When Ron first took the job, part of the problem he faced was gaining access to privately held land. On one large farm, talking face-to-face with the owner proved to be effective. He explained, “We had an old farmer that the highway crew was afraid of. He would not let anybody on his property, ever, and he owned a lot of it. He knew his rights. Whenever we had a strong wind we’d have to head to his property to get big old poplar tree branches out of the road.”

“People don’t like change,” Ron said, “until they see it.” He convinced the farmer to let him take down old fencing and bury it, put a culvert through a big ravine and get rid of a lot of old material in his barnyard by burying it with the excavator. “The family had lived there for more than 100 years, but they no longer milked cows and things had become overgrown. The improvements would also benefit the roads. We basically made an old-fashioned agreement with him, you help us and we will help you. When we were done he told me this is the best the road has been since he lived there,” Ron said. “It took some talking to get him used to the idea. When people see the finished product, when things are put right, nobody stays upset.”

Changing Times, Changing Weather

Initially Ron said he was nervous about keeping a budget. But the former Superintendent told him, “That’s the easiest part of the job. They won’t give you any more money!” He was right. “Although wages and benefits have changed, the budget stayed the same for the first few years, then we doubled the amount budgeted for equipment from $15,000 to $30,000 and just the last two years budgeted a little more for fuel. For the first time since I’ve had the position, the 2009 budget carried an average of about five percent increase in all line items.”

Times have changed here and so has the weather. Ron estimates that it’s been 10 years since they needed the old “V” plow to move heavy snow. There is more ice instead. “This year for the first time we are mixing our own salt and sand to save money.” What is the difference in cost from pre-mix? Ron said it cuts the cost in half. The town uses about 1,500 tons of salt and sand mix.

“When these wheels are turning (meaning the Highway Department is working), that’s spending money.” So Ron switched the working hours to a 5:00 a.m. start to get ahead of any weather issues. The crew also works four 10-hour days during the summer.

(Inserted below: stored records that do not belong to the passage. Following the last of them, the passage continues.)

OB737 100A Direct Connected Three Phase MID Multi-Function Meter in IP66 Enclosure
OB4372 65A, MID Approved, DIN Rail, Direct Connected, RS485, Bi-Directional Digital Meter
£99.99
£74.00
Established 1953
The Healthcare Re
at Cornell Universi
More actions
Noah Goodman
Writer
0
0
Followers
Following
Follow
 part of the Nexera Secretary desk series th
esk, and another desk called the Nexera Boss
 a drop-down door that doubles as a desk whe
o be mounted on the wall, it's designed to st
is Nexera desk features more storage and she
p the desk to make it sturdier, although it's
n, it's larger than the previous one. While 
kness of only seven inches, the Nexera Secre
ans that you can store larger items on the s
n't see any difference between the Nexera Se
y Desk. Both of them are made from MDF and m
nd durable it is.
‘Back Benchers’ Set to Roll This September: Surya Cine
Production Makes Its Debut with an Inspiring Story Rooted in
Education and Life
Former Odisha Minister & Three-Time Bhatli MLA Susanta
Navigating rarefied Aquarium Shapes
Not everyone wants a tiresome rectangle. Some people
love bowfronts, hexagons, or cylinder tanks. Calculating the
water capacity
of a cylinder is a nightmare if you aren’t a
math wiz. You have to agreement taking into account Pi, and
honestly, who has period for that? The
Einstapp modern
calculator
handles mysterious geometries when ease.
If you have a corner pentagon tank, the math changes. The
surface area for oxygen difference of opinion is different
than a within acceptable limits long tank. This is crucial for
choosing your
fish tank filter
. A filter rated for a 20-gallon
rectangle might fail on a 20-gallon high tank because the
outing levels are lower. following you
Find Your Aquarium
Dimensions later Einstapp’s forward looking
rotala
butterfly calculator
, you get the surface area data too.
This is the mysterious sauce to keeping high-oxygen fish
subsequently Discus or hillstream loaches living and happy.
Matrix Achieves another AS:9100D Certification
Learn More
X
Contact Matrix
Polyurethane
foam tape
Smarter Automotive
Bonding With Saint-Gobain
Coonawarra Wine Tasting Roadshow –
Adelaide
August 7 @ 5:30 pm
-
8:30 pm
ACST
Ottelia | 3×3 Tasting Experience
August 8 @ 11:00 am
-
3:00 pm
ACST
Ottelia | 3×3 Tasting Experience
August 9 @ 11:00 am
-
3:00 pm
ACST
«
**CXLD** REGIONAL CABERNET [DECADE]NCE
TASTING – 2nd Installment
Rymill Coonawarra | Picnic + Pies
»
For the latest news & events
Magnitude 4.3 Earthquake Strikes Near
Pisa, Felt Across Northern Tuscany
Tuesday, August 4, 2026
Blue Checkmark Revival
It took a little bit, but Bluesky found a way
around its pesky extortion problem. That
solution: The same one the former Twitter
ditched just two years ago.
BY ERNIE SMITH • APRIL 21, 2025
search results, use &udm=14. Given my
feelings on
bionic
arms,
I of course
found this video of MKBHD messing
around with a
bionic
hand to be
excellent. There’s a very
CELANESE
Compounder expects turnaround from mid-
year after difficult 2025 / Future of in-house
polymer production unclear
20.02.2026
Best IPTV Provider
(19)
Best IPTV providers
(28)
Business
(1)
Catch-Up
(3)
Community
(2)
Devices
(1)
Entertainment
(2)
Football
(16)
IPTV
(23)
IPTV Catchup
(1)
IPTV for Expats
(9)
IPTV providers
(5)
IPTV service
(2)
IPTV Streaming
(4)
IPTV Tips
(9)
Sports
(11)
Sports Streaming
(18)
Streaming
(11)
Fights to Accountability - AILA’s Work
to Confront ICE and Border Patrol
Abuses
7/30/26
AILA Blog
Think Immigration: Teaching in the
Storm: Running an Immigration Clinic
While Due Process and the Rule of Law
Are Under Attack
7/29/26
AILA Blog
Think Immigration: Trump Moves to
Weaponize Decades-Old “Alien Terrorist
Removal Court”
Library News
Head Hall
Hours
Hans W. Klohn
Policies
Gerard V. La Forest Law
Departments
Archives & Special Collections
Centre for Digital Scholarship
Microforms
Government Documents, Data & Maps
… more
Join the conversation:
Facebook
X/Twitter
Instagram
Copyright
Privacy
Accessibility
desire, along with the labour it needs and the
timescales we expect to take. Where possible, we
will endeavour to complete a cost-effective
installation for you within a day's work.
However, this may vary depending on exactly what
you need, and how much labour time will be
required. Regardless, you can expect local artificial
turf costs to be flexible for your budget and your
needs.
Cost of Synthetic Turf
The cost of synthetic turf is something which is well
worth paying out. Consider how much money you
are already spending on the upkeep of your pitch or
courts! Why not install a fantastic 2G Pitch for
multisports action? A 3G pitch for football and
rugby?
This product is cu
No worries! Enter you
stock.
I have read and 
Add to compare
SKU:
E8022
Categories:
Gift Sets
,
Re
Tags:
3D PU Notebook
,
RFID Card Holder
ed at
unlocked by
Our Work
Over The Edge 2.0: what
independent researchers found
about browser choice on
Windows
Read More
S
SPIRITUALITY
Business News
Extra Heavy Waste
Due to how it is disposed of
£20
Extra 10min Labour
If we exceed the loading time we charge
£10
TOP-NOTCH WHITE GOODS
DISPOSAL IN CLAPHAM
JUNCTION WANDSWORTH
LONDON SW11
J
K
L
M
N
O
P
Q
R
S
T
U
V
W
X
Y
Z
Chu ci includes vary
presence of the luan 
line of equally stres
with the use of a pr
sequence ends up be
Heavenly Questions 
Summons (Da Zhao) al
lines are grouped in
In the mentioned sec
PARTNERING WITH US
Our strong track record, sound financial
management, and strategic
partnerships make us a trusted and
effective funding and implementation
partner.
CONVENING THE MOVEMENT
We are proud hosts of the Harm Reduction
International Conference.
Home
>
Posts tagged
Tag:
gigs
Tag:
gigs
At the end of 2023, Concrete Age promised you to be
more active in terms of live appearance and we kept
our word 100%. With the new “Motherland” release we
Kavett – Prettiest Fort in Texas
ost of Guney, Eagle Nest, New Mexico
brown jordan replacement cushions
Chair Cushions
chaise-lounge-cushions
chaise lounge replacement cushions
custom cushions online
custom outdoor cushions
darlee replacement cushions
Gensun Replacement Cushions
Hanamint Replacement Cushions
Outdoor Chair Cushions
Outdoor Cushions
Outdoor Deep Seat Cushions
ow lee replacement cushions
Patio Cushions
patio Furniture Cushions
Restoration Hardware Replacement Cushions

Ron’s four-man crew is entirely new since he took the job 11 years ago. He said, “I’ve replaced everybody since I’ve been here. In the old days the job used to be done by farmers. They would do their chores and then come to the garage. When I came here, the three guys had close to 100 years of service when they all retired.”

His newest hire is Tommy Coates, the son of Duane Coates, who was a Greenwood highway guy for 36 years. Tommy has returned to his hometown after years in the Air Force and ten years as a police officer, including a SWAT team in Colorado.

Tommy said he not only values the time he now has to be with his family, including his mother, wife, and infant daughter, but he also appreciates what his Dad did for the town all those years. In fact, the vehicles from the garage played a colorful role in his father’s funeral in 2003 when the old 1987 yellow Mack truck he often drove led the funeral procession. At the service, the highway crew sat together wearing their distinctive Greenwood highway shirts.

At the cemetery, in addition to the Mack, was the 1972 Oshkosh plow truck (which they still have “Because we’re going to have a big winter sometime,” said Ron), and a 1986 Chevy that Duane once tipped over. Ron said of the vehicles that were part of the man’s life, “We had them all cleaned up and parked at the cemetery.”

In May 2008 Tommy joined the team. One day not long after he was hired he was sitting in the old Mack, probably reminiscing about his father. He reached into the ashtray and found a box of mints left there by his Dad. That’s the kind of moment can happen in a place like Greenwood, making Ron enthusiastic because young people like Tommy are following their hearts back home.